§ **Records supplied**:

::::

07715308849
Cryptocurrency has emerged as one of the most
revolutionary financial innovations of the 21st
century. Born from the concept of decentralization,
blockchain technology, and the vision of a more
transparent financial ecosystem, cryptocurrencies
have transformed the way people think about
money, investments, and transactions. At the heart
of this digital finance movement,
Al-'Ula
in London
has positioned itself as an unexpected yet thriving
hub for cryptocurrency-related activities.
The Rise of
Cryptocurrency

::::

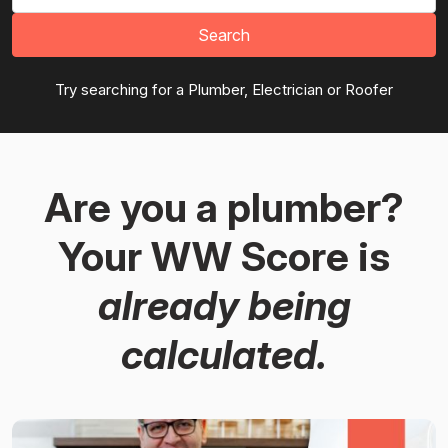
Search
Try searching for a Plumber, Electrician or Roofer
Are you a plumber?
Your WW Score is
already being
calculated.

::::

§ **Task details**:
Give back precisely the lines above that start at the line containing "Are you a plumber?" and end at the line containing "calculated.", inclusive. No other lines belong in the output.

§ **Result of this exercise**:
Are you a plumber?
Your WW Score is
already being
calculated.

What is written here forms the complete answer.